Uray Agus Iriandi, 52 tahun, adalah seorang PNS di Puskesmas Sambas di bagian tata usaha. Sejak lahir ia menderita asma kronis yang didapatnya karena faktor keturunan. Asma adalah penyakit kronis yang ditandai dengan sesak nafas disertai bunyi "ngik-ngik" atau mengi dan batuk persisten dimana derajat keparahan setiap orang berbeda-beda. Pada kasus Uray, serangan asma bisa menyerangnya dua atau tiga kali sehari.

Untungnya, istri Uray Agus, Sri Kurnia, adalah seorang bidan yang tentunya mempunyai kecakapan dalam masalah kesehatan.

"Kalau dulu mudanya waktu 40 tahun ke bawah kan sering olah raga. Jadi jarang kena serangan. 40 tahun ke atas olah raganya kan udah jarang. Ya itulah tuh, mulai sering setiap hari pasti dapat serangan sehari 3 atau 2 kali," cerita Sri kurnia.

“Obat-obatan yang dimakan tuh obat generik. Obat anti sesaknya itu sudah 5 - 6 tahun ini dikonsumsi, sama pakai yang semprot inhaler. Tapi saya khawatirnya tiap hari kena serangan, tiap hari makan obat.”

Namun akhirnya kekhawatiran Sri Kurnia itu pun mendapatkan solusinya ketika teman kuliahnya dulu, Alhadi yang didampingi oleh Larry Chandra, memperkenalkannya dengan produk Rhizoma. Sri Kurnia yang ditawari untuk mencoba RB Propolis kemudian meminumkannya pada Uray.

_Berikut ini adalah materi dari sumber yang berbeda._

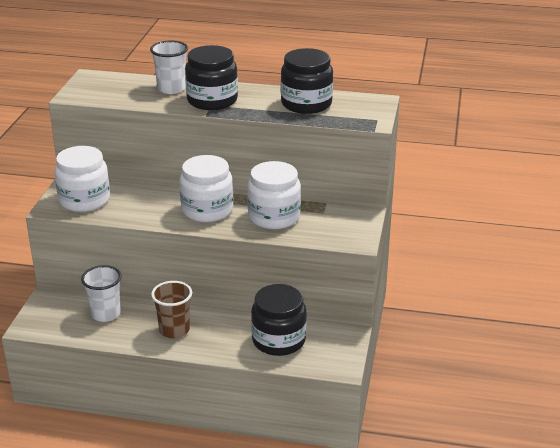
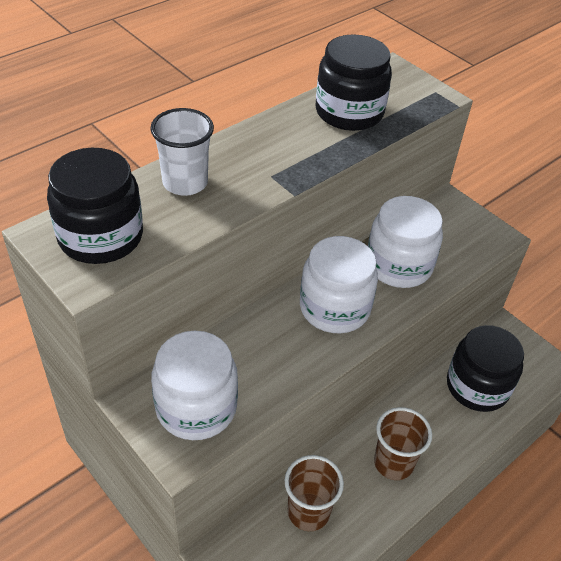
camera: 55 degrees left, 15 degrees up
white cup [81,265,122,322] -> brown cup [285,455,344,531]
black jar [185,45,238,110] -> black jar moved to [47,148,143,264]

“Di kasih 10 tetes waktu itu sama Pak Larry. Jam 9 malam. Suami saya itu seringnya kena serangan jam 11 atau 12 malam.” ujar Sri Kurnia. “Nah, pada jam 11 itu suami saya tidak dapat serangan. Saya jadi yakin. Saya teteskan lagi, jam 12 juga tidak dapat serangan. Sampai subuh.”

Sejak itulah Uray Agus jarang mendapat serangan asthma lagi. Kadang dalam 4 atau 5 hari, Uray baru merasa nafasnya agak sesak yang langsung bisa diatasi dengan minum propolis.

“Jadi tidak perlu minum obat medis lagi.” kata Sri Kurnia dengan nada yang riang.